Leader: Action needed now as economic gloom gathers

ith yet more bleak data on the economy yesterday – this time a 0.7 per cent fall in industrial output and a further fall in house prices – pressure is mounting on the coalition government on several fronts. Yesterday brought a call from 20 senior economists for the scrapping of the 50p top tax rate because it made the UK uncompetitive. While Prime Minister David Cameron insisted this tax on top earners was only temporary, Danny Alexander, Chief Secretary to the Treasury, argued in a press interview that the rate should stay. It is unlikely, given the slippage already evident in the deficit reduction targets, that the top tax rate will be scrapped any time soon. Indeed, should there be any tax relaxation at all, it is more likely to be at the lower end of the earnings scale or through selective reduction in VAT as a means of stimulating consumer demand.

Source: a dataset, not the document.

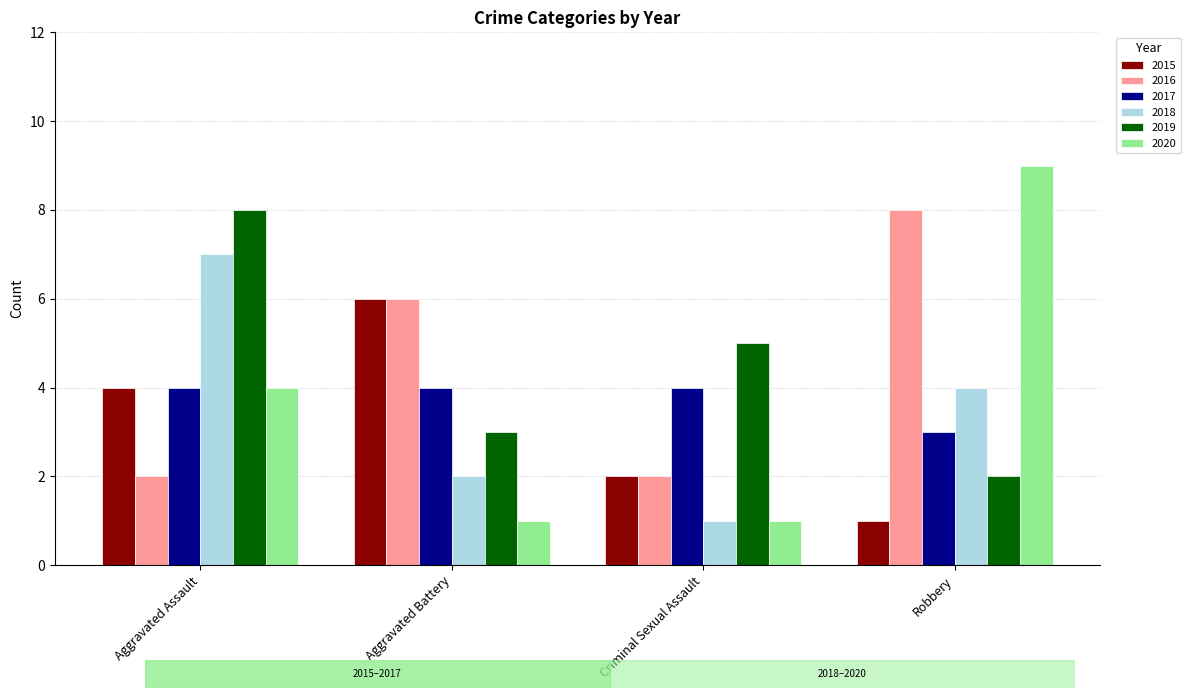

What is the spread (max minus min) of values at Robbery?

8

With industrial output now adding to the litany of falling manufacturing and service activity, lower house prices, weak retail sales and falling business and household confidence, pressure is growing for action, if only to halt this decline in confidence from becoming self feeding. The Bank of England’s monetary policy committee meets today. While it is unlikely it will announce another round of quantitative easing, this is looking more likely by the year-end.

Yesterday the Institute of Directors called for “QE2”. The downside economic risks are sufficiently great, it warned, to warrant such action to avoid the risk of a double-dip recession. These risks are undoubtedly growing.